Jean-Max Colard (Translation: Chris Atkinson):
<<Both close up and from a distance, the paintings “executed” by Burroughs in Kansas, in the 1980s and after, seem to me to be the epitome of punk painting.
Burroughs […] prevents any direct and convenient communication between the paintings and their viewer, refusing any messaging, gluing (sometimes repeatedly) images from magazines to the canvases, saturating the spaces with marks; jamming is obviously the true modus operandi of these paintings.

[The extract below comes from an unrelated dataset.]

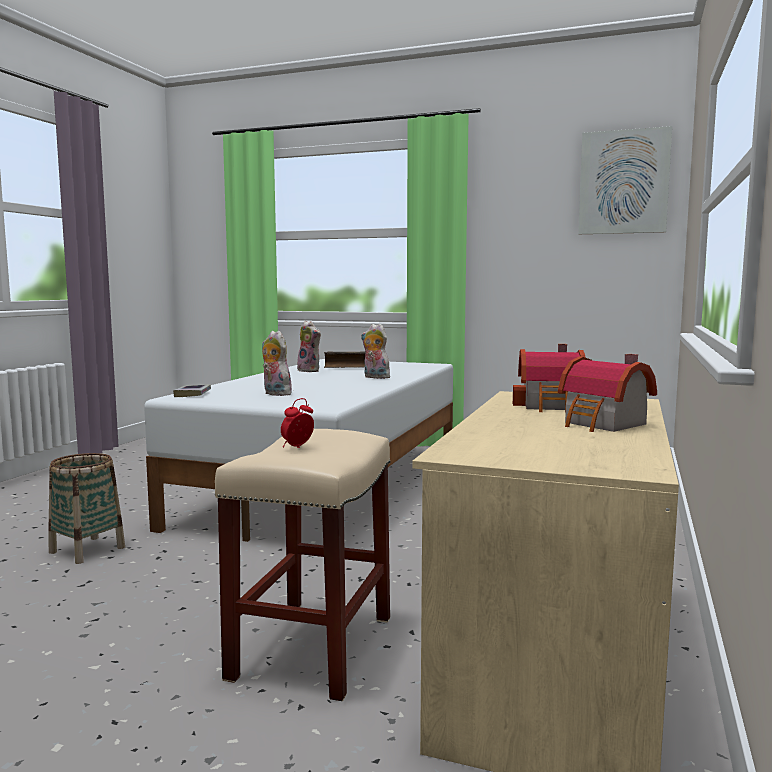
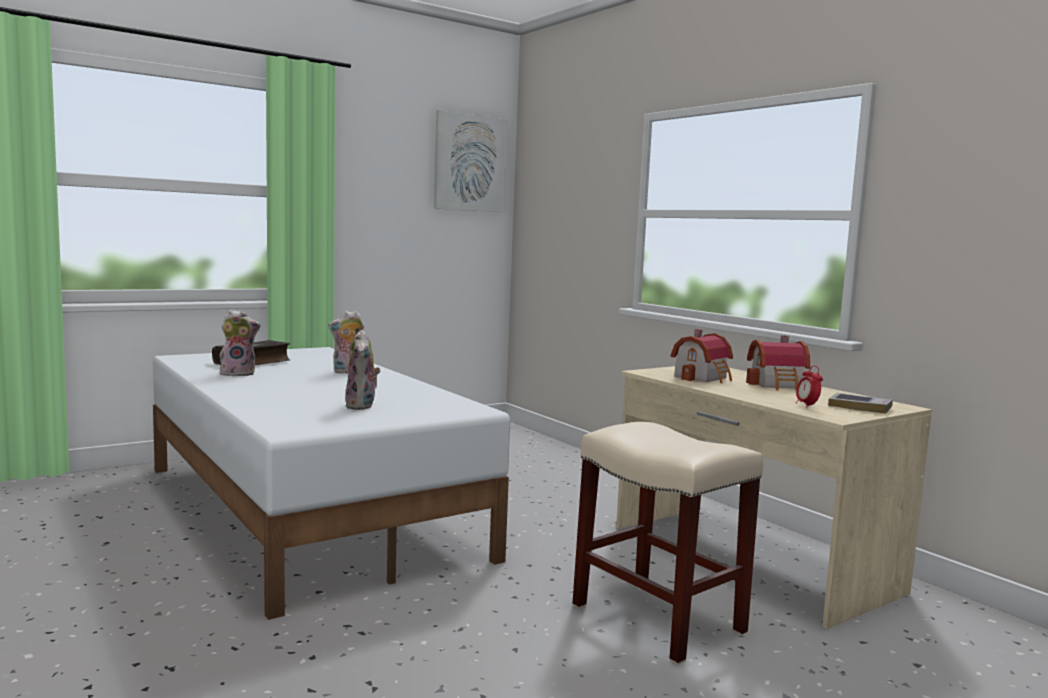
camera: 55 degrees left, 0 degrees up
basket [48,453,125,564] -> none
book [173,384,211,397] -> book moved to [828,393,893,414]
plush toy [262,331,295,396] -> plush toy turned 90 degrees counterclockwise [345,330,381,410]
alarm clock [281,398,314,448] -> alarm clock moved to [796,366,823,408]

Paul B. Preciado, in Dysphoria Mundi (2022): “For Burroughs, these acts of sabotage had a therapeutic, almost organic purpose. They were intended to heal the social body: mass communication had generated a form of contamination, against which it was only possible to fight by intentionally hijacking the inscription machines. Electronic guerilla warfare was the only thing capable of ‘releasing the virus contained in the word and thus bringing about social chaos’”.
writing (and also language, speech and communication) is always an infection. Yet Burroughs’ proactive proposals to deal with this contamination are crucial: “For Burroughs, the writer and activist’s task was to attempt to use language as an inoculation, as a vaccine. Language has infected us and we can only be cured by the intentional hijacking of the semiotic machines that inhabit us”, and that includes turning them against themselves and against the poisonous power they exert on us and within us>>.